- [What to do]:
Keep every line of the data below that has the string "lists" and present those lines.

- [Provided entries]:
>>>>>

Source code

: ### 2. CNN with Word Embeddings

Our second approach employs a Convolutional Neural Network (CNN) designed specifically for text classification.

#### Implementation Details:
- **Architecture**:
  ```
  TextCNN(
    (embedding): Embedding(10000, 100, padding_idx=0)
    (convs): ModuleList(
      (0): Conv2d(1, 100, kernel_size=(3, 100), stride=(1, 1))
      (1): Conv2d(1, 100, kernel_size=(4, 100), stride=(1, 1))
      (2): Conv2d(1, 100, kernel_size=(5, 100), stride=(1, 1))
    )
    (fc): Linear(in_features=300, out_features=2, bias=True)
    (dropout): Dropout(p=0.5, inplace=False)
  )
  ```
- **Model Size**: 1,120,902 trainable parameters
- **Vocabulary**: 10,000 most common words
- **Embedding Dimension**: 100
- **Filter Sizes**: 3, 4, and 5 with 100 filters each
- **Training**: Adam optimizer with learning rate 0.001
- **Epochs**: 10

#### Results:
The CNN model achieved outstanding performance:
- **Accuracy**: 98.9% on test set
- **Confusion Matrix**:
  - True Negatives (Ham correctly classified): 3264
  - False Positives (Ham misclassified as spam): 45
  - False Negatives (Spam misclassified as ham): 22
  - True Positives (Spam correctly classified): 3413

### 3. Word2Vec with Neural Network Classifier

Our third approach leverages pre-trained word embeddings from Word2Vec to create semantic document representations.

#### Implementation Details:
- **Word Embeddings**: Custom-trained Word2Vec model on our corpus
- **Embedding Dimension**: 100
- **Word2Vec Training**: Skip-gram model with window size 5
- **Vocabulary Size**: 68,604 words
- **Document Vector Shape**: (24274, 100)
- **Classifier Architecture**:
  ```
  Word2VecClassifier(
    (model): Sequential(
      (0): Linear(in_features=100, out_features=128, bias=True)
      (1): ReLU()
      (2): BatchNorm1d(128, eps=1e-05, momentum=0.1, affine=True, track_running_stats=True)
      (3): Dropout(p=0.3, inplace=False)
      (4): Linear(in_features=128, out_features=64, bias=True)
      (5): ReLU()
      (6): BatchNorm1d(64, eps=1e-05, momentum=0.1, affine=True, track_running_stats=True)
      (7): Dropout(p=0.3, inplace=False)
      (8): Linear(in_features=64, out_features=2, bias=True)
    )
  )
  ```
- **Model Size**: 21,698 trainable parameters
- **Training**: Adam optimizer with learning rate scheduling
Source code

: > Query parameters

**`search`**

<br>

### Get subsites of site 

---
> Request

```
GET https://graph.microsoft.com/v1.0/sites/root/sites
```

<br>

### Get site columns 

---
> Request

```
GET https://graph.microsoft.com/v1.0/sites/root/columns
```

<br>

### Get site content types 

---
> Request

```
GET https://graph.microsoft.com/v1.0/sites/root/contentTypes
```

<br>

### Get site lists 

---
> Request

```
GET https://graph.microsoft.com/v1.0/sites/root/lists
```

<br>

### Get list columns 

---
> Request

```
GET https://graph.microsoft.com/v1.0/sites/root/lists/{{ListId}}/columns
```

<<<<<

- [Final answer]:
### Get site lists 
GET https://graph.microsoft.com/v1.0/sites/root/lists
GET https://graph.microsoft.com/v1.0/sites/root/lists/{{ListId}}/columns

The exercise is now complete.